Right now I am a drama therapy and music minor and a proud member of Marymount’s a cappella group, On a Side Note. On the 19thof February, I had the opportunity to visit the dormitory at Cooper Square and perform with the members of On a Side Note. Though I did not see the whole dorm, what I saw reiterated my feelings of disability inclusivity on the Marymount campus. I am happy to announce that this Friday the 20thof April, I am performing with On a Side Note at Marymount’s Melanin Festival. The Melanin Festival is a celebration of diversity and inclusivity, and our group definitely embodies that diversity!

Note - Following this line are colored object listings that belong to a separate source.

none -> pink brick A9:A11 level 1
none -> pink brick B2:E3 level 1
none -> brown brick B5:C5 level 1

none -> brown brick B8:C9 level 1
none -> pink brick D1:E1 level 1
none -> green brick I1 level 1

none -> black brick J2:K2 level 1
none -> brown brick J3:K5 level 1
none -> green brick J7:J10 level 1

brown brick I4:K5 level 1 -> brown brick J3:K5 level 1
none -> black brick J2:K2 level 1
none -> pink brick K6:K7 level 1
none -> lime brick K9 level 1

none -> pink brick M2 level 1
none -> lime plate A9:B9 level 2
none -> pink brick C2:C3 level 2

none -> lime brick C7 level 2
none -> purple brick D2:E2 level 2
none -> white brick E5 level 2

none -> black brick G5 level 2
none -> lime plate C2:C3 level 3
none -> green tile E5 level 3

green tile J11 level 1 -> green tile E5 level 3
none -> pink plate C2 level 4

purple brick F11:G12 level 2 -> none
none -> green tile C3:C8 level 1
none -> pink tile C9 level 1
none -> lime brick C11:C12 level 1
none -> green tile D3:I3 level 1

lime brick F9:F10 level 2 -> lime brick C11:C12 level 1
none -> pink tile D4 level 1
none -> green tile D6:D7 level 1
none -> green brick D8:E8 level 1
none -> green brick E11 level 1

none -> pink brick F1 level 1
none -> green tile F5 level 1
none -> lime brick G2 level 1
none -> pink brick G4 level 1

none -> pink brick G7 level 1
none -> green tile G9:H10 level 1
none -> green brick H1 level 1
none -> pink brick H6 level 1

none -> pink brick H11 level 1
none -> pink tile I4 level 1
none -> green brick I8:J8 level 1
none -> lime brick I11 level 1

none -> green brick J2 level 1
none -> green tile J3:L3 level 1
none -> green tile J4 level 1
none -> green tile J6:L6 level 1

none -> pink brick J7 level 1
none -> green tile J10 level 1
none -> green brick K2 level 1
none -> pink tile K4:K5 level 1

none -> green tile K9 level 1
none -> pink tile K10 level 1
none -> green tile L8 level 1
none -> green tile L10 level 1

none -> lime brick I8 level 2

In my experience, I have found the MMC community to be very welcoming towards those with disabilities. By having a staff member in a wheelchair, and a student in a power chair, Marymount has had to accommodate.
I am grateful that I am at Marymount, where my disability does not define or separate me, but I do wish that more places shared Marymount’s acceptance. According to the Bureau of Labor Statistics, for students age 25 and older, those with a disability and those without attended college in equal numbers, yet those with a disability were significantly less likely to complete college and earn a Bachelor’s degree. Why is it still that students with disabilities are less likely to finish a degree than their able-bodied peers? While it could be due to the limitations of one’s disability, I suspect that it is more the result of a lack of support, image, resources, and encouragement at many universities. For me, I have found that Marymount has encouraged and supported me in a way that will help me to beat this statistic.
I would love to see more colleges and activities adopt the disability inclusivity that Marymount has, and for Marymount to continue to expand and grow their programs and resources for students with disabilities and different abilities, even after my graduation.